**THE DATA**
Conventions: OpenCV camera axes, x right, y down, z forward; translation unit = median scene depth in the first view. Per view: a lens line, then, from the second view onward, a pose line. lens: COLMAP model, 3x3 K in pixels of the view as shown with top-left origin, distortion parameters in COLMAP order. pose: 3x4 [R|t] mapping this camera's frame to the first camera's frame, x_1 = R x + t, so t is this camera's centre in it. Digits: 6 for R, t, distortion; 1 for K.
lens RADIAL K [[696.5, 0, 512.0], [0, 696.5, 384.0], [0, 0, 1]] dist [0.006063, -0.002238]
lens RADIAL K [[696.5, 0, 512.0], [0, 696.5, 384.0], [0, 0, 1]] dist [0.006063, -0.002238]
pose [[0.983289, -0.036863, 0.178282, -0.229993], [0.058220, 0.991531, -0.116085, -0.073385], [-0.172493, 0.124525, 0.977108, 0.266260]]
---
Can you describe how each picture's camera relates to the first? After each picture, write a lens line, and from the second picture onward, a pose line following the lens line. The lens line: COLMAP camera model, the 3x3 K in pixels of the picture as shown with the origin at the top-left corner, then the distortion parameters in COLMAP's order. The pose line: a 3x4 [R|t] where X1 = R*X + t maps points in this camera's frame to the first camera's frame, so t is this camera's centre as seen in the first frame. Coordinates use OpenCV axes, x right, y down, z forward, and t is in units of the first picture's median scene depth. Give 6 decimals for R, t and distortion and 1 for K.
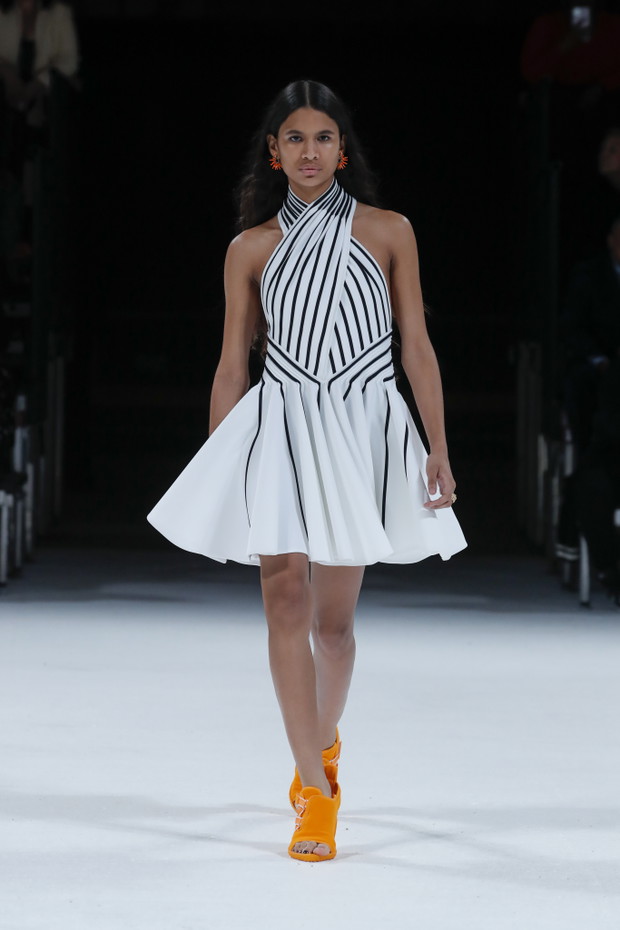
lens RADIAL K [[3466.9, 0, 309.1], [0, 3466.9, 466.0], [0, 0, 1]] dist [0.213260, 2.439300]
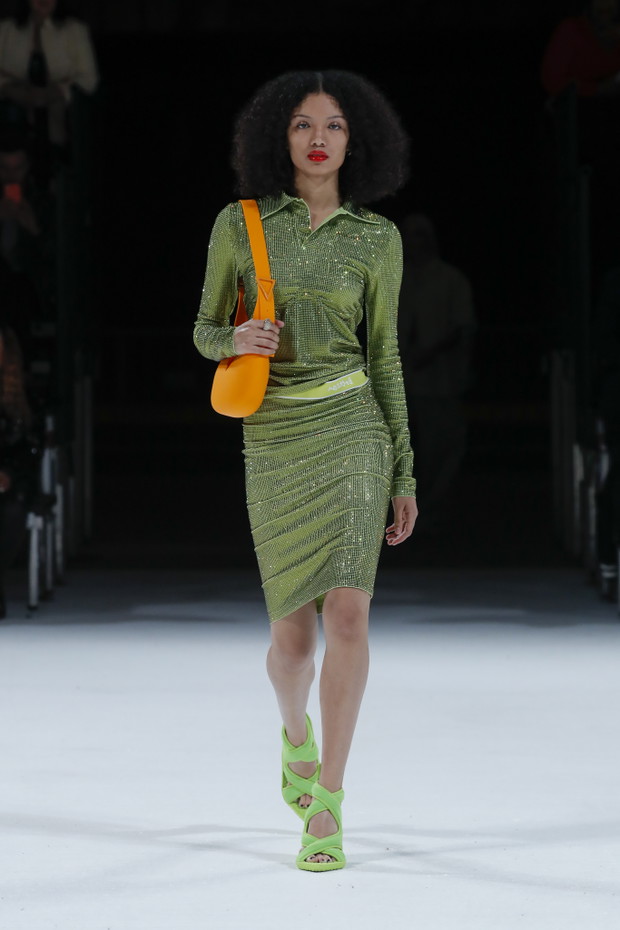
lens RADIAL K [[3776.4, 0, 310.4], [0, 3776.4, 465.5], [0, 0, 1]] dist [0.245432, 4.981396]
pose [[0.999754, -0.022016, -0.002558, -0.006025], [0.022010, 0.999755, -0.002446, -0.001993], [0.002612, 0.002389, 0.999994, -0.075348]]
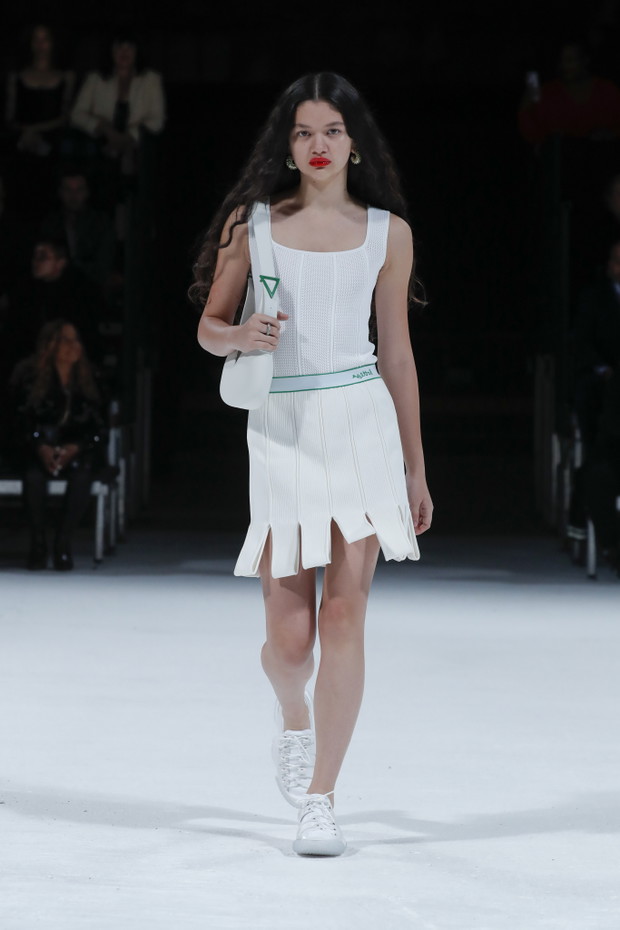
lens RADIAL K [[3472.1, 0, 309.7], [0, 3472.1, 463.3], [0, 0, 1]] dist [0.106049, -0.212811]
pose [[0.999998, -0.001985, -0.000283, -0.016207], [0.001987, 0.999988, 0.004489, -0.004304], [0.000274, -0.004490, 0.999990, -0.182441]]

**WHAT THIS TASK INVOLVES**
Convert the data above, from the line with "Can you describe" to the line with "-0.004490, 0.999990, -0.182441]]", into a two-column CSV headed input and output. Each text and its answer should share one row, with each in a single quoted field and line breaks replaced by spaces. Leave the picture markers out of the output.

**EXERCISE SOLUTION**
input,output
"Can you describe how each picture's camera relates to the first? After each picture, write a lens line, and from the second picture onward, a pose line following the lens line. The lens line: COLMAP camera model, the 3x3 K in pixels of the picture as shown with the origin at the top-left corner, then the distortion parameters in COLMAP's order. The pose line: a 3x4 [R|t] where X1 = R*X + t maps points in this camera's frame to the first camera's frame, so t is this camera's centre as seen in the first frame. Coordinates use OpenCV axes, x right, y down, z forward, and t is in units of the first picture's median scene depth. Give 6 decimals for R, t and distortion and 1 for K.","lens RADIAL K [[3466.9, 0, 309.1], [0, 3466.9, 466.0], [0, 0, 1]] dist [0.213260, 2.439300] lens RADIAL K [[3776.4, 0, 310.4], [0, 3776.4, 465.5], [0, 0, 1]] dist [0.245432, 4.981396] pose [[0.999754, -0.022016, -0.002558, -0.006025], [0.022010, 0.999755, -0.002446, -0.001993], [0.002612, 0.002389, 0.999994, -0.075348]] lens RADIAL K [[3472.1, 0, 309.7], [0, 3472.1, 463.3], [0, 0, 1]] dist [0.106049, -0.212811] pose [[0.999998, -0.001985, -0.000283, -0.016207], [0.001987, 0.999988, 0.004489, -0.004304], [0.000274, -0.004490, 0.999990, -0.182441]]"